Prana facilitates all movement in and out of the body. It moves in the region of the heart thereby causing it to beat. The food is carried by it through the oesophagus into the stomach. It sustains the heart, arteries, veins, senses, and our intelligence.
If prana cannot function properly life is threatened. It results in respiratory ailments such as bronchitis and asthma, heart ailments and the urge to vomit. Udana is the second type of Vata which means rising of air that flows upward from the navel through the lung and into the throat and nose. It is also recognized as the air of ejection, it provides the vocal powers and clarity of sense perceptions. It preserves the natural forces of the body like the strength of will and capacity for effort.
Udana keeps track of the number of breaths we use. It also has the capacity to preserve memory, both experiential and cognitive. Harm to udana can result in memory loss, impaired speech, heaviness in the head, deep-seated fears, and a shortened life span.
Samana, the third air of Vata, is located between the diaphragm and navel. It aids the movement of food through the stomach and small intestines by stimulating the production of gastric juices and digestive enzymes. It also helps in the assimilation of nutrients that have been extracted from our food. It is the moving force that transports these nutrients to the various tissue elements and discharges wastes into the colon. When samana is disturbed, it can cause mucus accumulation in the stomach called 'ama', as well as indigestion, poor assimilation and diarrhoea.

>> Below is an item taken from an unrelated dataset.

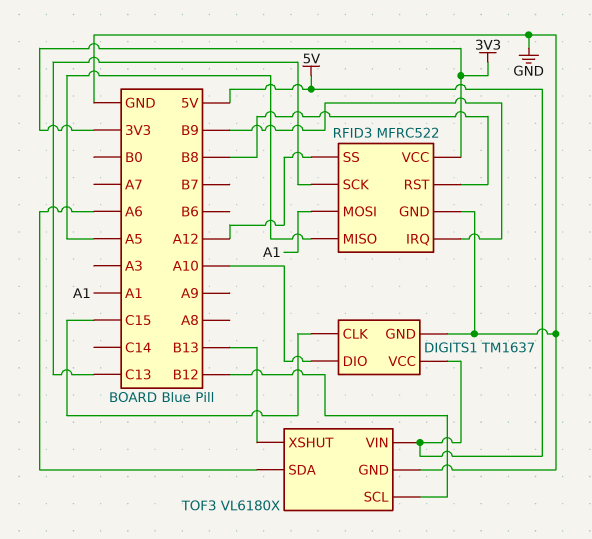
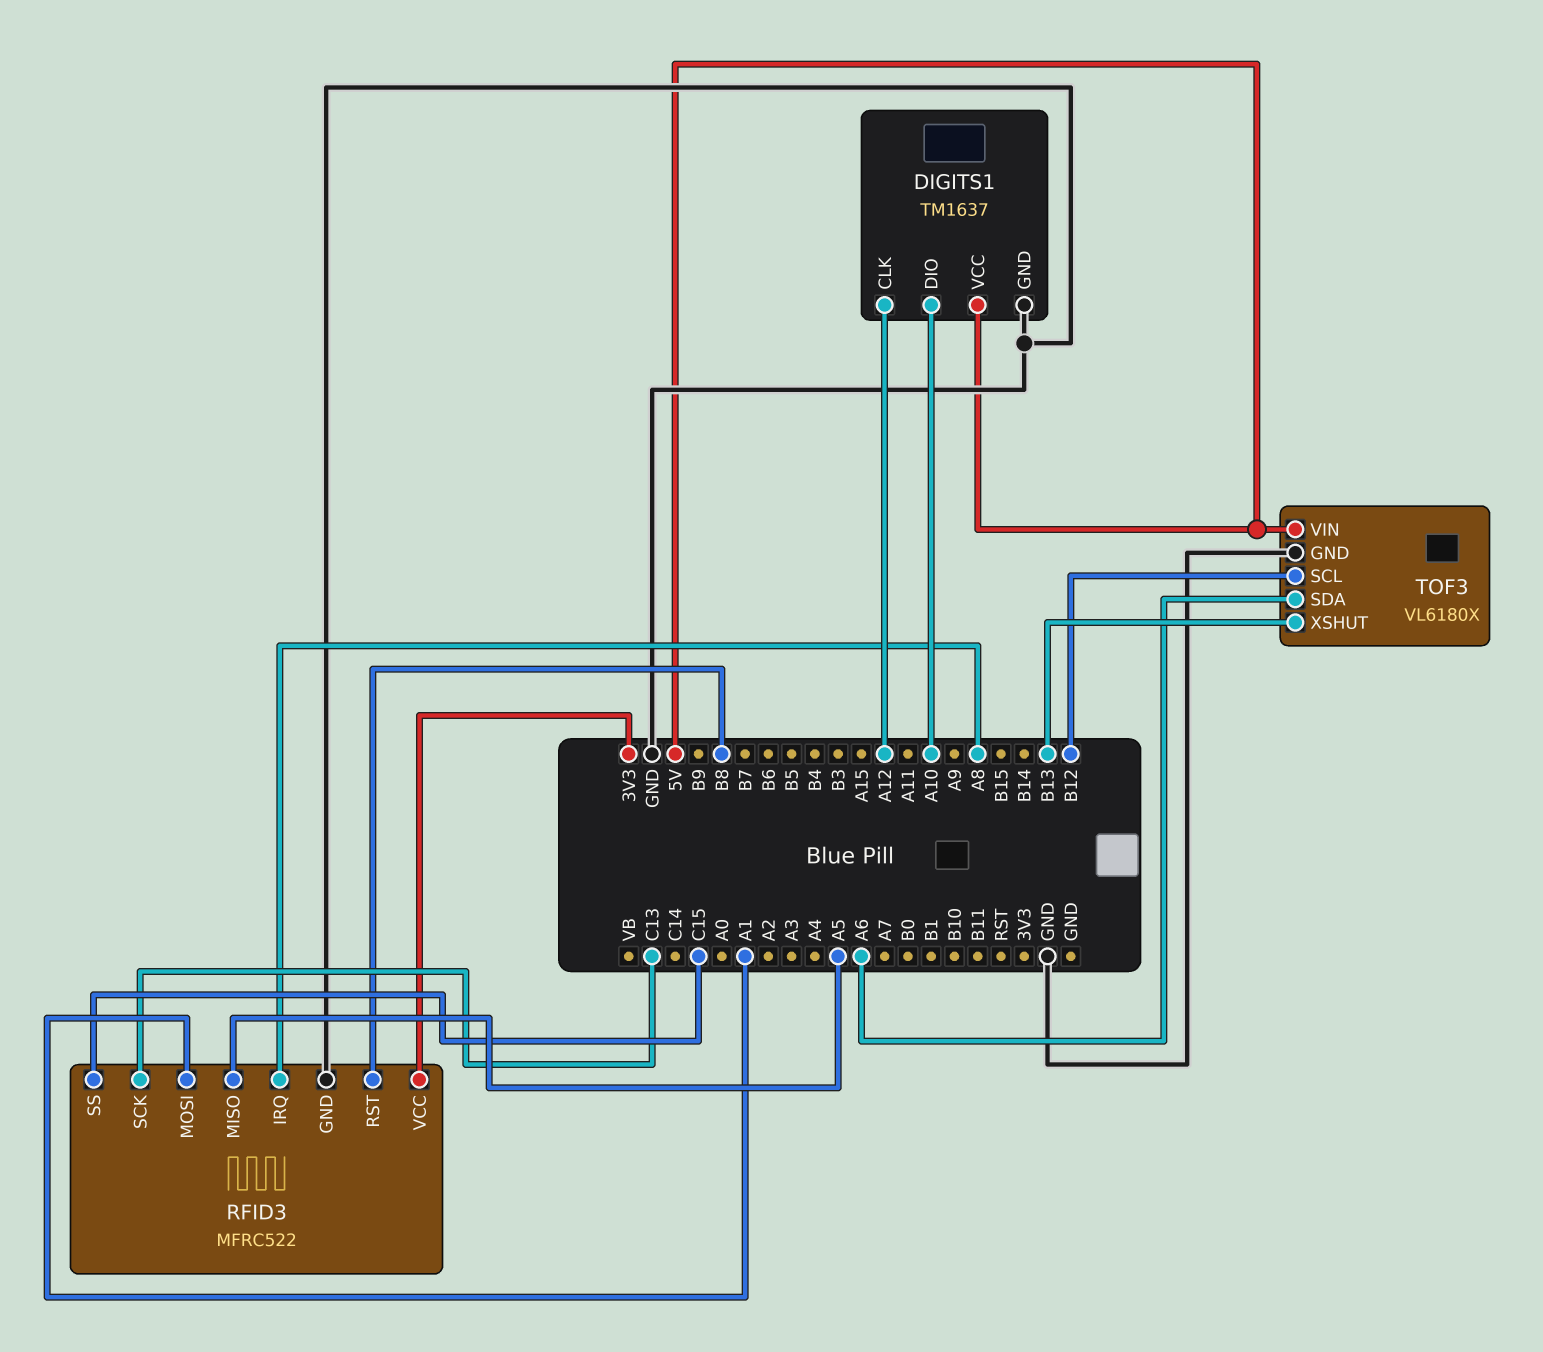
DIGITS1 pin CLK: C15 -> A12
RFID3 pin IRQ: B9 -> A8
RFID3 pin SS: A12 -> C15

Apana is the fourth air of Vata that is located in the colon and the organs of the pelvic region. It is also known as the air of elimination. Its major function is to relieve the body of feces, urine, flatus, semen and menstrual waste. Its down ward pressure maintains the foetus position and the flow of its eventual birth. Apana is the most dominant of the five airs as it is situated in Vata's primary location. Apana maintains the delayed nutrition of prana in the organism. Any harm to apana causes diseases of the bladder, anus, testicles, uterus, menstrual problems and persistent urinary diseases, including diabetes.
Vyana is the final air of the Vata and is located in the heart. It diffuses the energy that is derived from food and breath throughout the entire organism. It is circulatory in nature. It functions in the body's circulation channels like the blood vessels, to transport nutritive juices and blood throughout the body. It also carries sweat from the glands to the skin and is the force behind bodily expressions like yawning and blinking. When there is a malfunctioning in Vyana skin becomes dry and causes other body extremities. Circulation becomes poor.